> **What you are asked to do**
Pick out every line in the records below that contains the word "Ponúkam", and copy each of those lines.

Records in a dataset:
====================

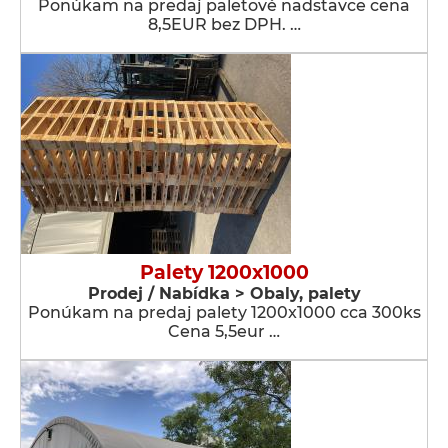
Ponúkam na predaj paletové nadstavce cena
8,5EUR bez DPH. …
Palety 1200x1000
Prodej / Nabídka > Obaly, palety
Ponúkam na predaj palety 1200x1000 cca 300ks
Cena 5,5eur …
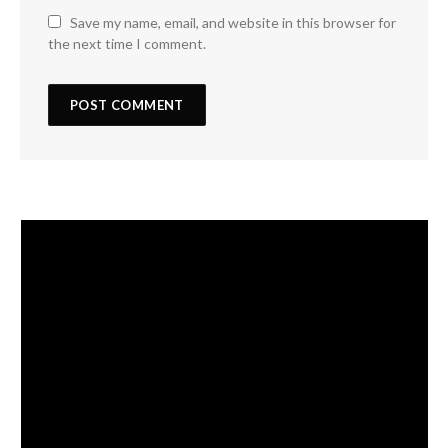
Save my name, email, and website in this browser for
the next time I comment.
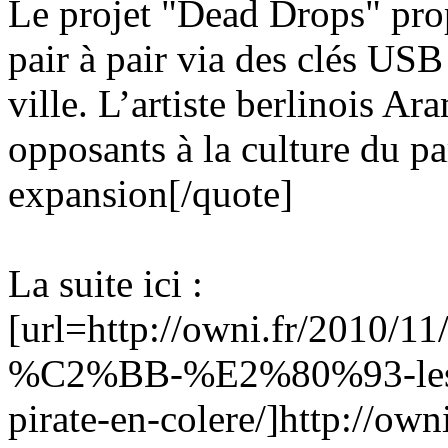
Le projet "Dead Drops" prop
pair à pair via des clés USB
ville. L’artiste berlinois Ar
opposants à la culture du pa
expansion[/quote]
La suite ici :
[url=http://owni.fr/2010/
%C2%BB-%E2%80%93-les-
pirate-en-colere/]http://o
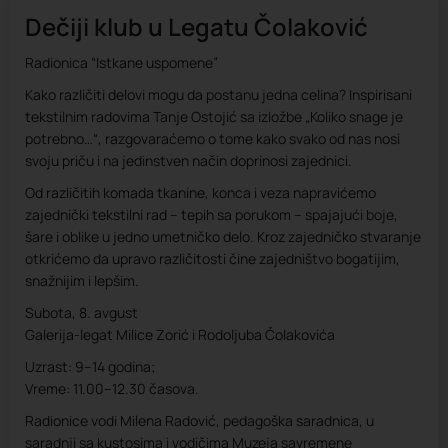
Dečiji klub u Legatu Čolaković
Radionica “Istkane uspomene”
Kako različiti delovi mogu da postanu jedna celina? Inspirisani
tekstilnim radovima Tanje Ostojić sa izložbe „Koliko snage je
potrebno…“, razgovaraćemo o tome kako svako od nas nosi
svoju priču i na jedinstven način doprinosi zajednici.
Od različitih komada tkanine, konca i veza napravićemo
zajednički tekstilni rad – tepih sa porukom – spajajući boje,
šare i oblike u jedno umetničko delo. Kroz zajedničko stvaranje
otkrićemo da upravo različitosti čine zajedništvo bogatijim,
snažnijim i lepšim.
Subota, 8. avgust
Galerija-legat Milice Zorić i Rodoljuba Čolakovića
Uzrast: 9–14 godina;
Vreme: 11.00–12.30 časova.
Radionice vodi Milena Radović, pedagoška saradnica, u
saradnji sa kustosima i vodičima Muzeja savremene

====================

> **Response**
Ponúkam na predaj paletové nadstavce cena
Ponúkam na predaj palety 1200x1000 cca 300ks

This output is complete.